When the version 2.0 change happens, the utility library is changed to match:

public Boolean testLogin (String username) {
  return product.login(username, "dummy password");

Instead of a changing a thousand tests, you change one method.

Ideally, all the needed library methods would be available at the beginning of the testing effort. In practice, they can't all be anticipated-you might not realize you need a testLogin utility method until the first time the product login changes. So test utility methods are often "factored out" of existing tests as needed. It is very important that you perform this ongoing test repair, even under schedule pressure. If you do not, you will waste much time dealing with an ugly and un-maintainable test suite. You might well find yourself throwing it away, or being unable to write the needed numbers of new tests because all your available testing time is spent maintaining old ones.

Note: the tests of the product's login method will still call it directly. If its behavior changes, some or all of those tests will need to be updated. (If none of the login tests fail when its behavior changes, they're probably not very good at detecting defects.)

Abstraction helps manage complexity

The previous example showed how tests can abstract away from the concrete application. Most likely you can do considerably more abstraction. You might find that a number of tests begin with a common sequence of method calls: they log in, set up some state, and navigate to the part of the application you're testing. Only then does each test do something different. All this setup could-and should-be contained in a single method with an evocative name such as readyAccountForWireTransfer. By doing that, you're saving considerable time when new tests of a particular type are written, and you're also making the intent of each test much more understandable.

Understandable tests are important. A common problem with old test suites is that no one knows what the tests are doing or why. When they break, the tendency is to fix them in the simplest possible way. That often results in tests that are weaker at finding defects. They no longer test what they were originally intended to test.

Throwing away tests

Even with utility libraries, a test might periodically be broken by behavior changes that have nothing to do with what it checks. Fixing the test doesn't stand much of a chance of finding a defect due to the change; it's something you do to preserve the chance of the test finding some other defect someday. But the cost of such a series of fixes might exceed the value of the tests hypothetically finding a defect. It might be better to simply throw the test away and devote the effort to creating new tests with greater value.

- PROBLEMS AND TASKS -
A - According to the test maintenance passage, what name is suggested for a single method that holds the common setup steps?
B - Reproduce the test maintenance passage word for word, starting at "When the version" and going down to "change one method.".
C - Continue the test maintenance passage, picking up right after its last sentence.

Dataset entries
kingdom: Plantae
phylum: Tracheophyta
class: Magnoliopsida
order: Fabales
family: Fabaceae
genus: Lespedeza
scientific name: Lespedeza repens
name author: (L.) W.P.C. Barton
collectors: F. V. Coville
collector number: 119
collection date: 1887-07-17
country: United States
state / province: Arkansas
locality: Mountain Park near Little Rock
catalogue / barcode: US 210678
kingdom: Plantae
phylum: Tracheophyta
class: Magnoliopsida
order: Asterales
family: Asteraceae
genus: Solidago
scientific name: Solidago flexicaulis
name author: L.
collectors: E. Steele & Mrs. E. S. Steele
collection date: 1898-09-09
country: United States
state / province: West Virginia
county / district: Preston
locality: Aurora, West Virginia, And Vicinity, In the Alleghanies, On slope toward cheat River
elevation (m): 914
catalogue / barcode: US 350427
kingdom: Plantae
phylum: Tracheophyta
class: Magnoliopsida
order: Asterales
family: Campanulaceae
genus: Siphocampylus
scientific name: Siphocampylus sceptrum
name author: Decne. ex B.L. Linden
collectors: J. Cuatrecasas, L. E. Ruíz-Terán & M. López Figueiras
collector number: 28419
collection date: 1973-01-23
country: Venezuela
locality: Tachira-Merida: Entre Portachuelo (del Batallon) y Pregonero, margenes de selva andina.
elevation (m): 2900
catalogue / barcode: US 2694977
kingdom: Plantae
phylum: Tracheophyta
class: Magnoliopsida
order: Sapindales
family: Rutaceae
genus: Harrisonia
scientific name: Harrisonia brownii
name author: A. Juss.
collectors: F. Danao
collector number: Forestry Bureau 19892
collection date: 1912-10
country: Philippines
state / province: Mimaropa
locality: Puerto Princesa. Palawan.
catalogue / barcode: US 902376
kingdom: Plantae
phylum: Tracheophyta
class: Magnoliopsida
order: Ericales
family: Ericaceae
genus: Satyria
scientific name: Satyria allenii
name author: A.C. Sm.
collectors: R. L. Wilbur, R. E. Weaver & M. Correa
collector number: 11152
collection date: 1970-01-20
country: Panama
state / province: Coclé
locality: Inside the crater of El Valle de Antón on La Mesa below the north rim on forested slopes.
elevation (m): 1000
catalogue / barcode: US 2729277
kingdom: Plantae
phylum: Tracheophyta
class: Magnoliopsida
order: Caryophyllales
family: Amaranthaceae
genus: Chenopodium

- RESULTS OF THE TASKS -
A - readyAccountForWireTransfer

B -
When the version 2.0 change happens, the utility library is changed to match:

public Boolean testLogin (String username) {
  return product.login(username, "dummy password");

Instead of a changing a thousand tests, you change one method.

C -
Most people resist the notion of throwing away a test, at least until they're so overwhelmed by the maintenance burden that they throw all the tests away. It is better to make the decision carefully and continuously, test by test, asking:

  • How much work will it be to fix this test well, perhaps adding to the utility library?
  • How else might the time be used?
  • How likely is it that the test will find serious defects in the future? What's been the track record of it and related tests?
  • How long will it be before the test breaks again?

The answers to these questions will be rough estimates or even guesses. But asking them will yield better results than simply having a policy of fixing all tests.

Another reason to throw away tests is that they are now redundant. For example, early in development, there might be a multitude of simple tests of basic parse-tree construction methods (the LessOp constructor and the like). Later, during the writing of the parser, there will be a number of parser tests. Since the parser uses the construction methods, the parser tests will also indirectly test them. As code changes break the construction tests, it's reasonable to discard some of them as being redundant. Of course, any new or changed construction behavior will need new tests. They might be implemented directly (if they're hard to test thoroughly through the parser) or indirectly (if tests through the parser are adequate and more maintainable).